● **Action item**
Would you find each line in the entries below with the string "count" and copy it?
§ §
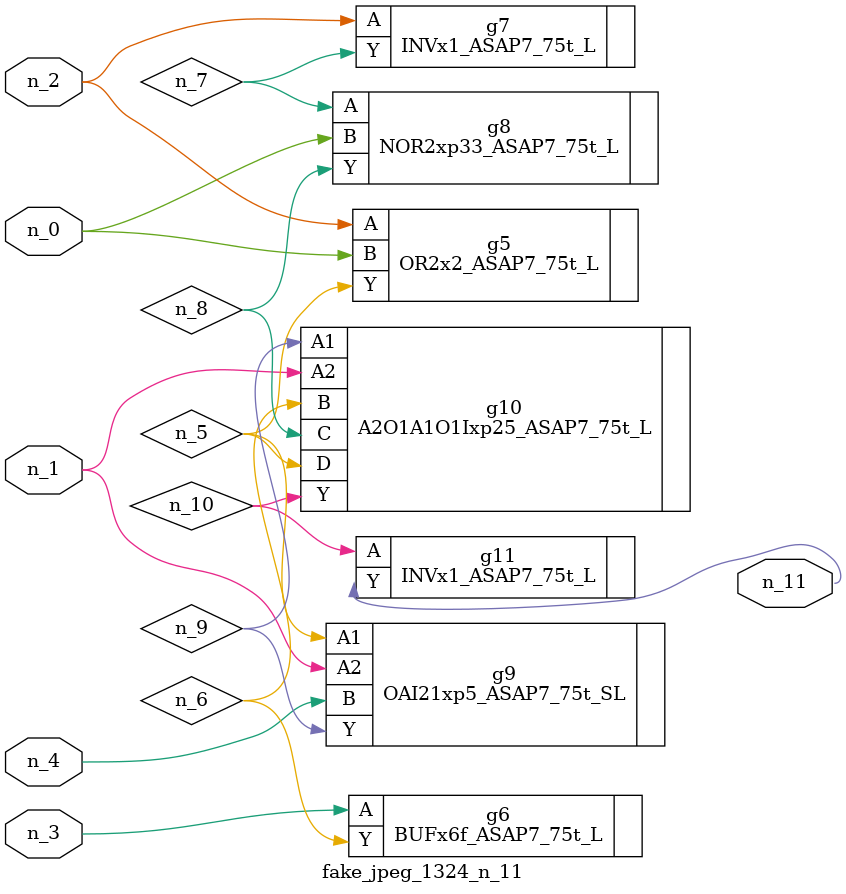
<source format=v>
module fake_jpeg_1324_n_11 (n_3, n_2, n_1, n_0, n_4, n_11);

input n_3;
input n_2;
input n_1;
input n_0;
input n_4;

output n_11;

wire n_10;
wire n_8;
wire n_9;
wire n_6;
wire n_5;
wire n_7;

OR2x2_ASAP7_75t_L g5 ( 
.A(n_2),
.B(n_0),
.Y(n_5)
);

BUFx6f_ASAP7_75t_L g6 ( 
.A(n_3),
.Y(n_6)
);

INVx1_ASAP7_75t_L g7 ( 
.A(n_2),
.Y(n_7)
);

NOR2xp33_ASAP7_75t_L g8 ( 
.A(n_7),
.B(n_0),
.Y(n_8)
);

OAI21xp5_ASAP7_75t_SL g9 ( 
.A1(n_5),
.A2(n_1),
.B(n_4),
.Y(n_9)
);

A2O1A1O1Ixp25_ASAP7_75t_L g10 ( 
.A1(n_9),
.A2(n_1),
.B(n_6),
.C(n_8),
.D(n_5),
.Y(n_10)
);

INVx1_ASAP7_75t_L g11 ( 
.A(n_10),
.Y(n_11)
);


endmodule
</source>
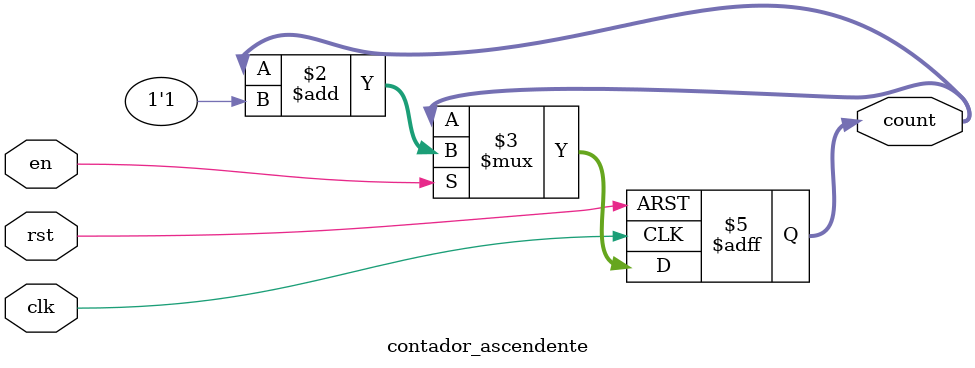
<source format=v>
module contador_ascendente (
    input clk,
    input rst,
    input en,
    output reg [3:0] count
);

always @ (posedge clk or posedge rst) begin
    if (rst)
        count <= 4'b0000;
    else if (en)
        count <= count + 1'b1;
end

endmodule

</source>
§ §
● **Exercise answer**
    output reg [3:0] count
        count <= 4'b0000;
        count <= count + 1'b1;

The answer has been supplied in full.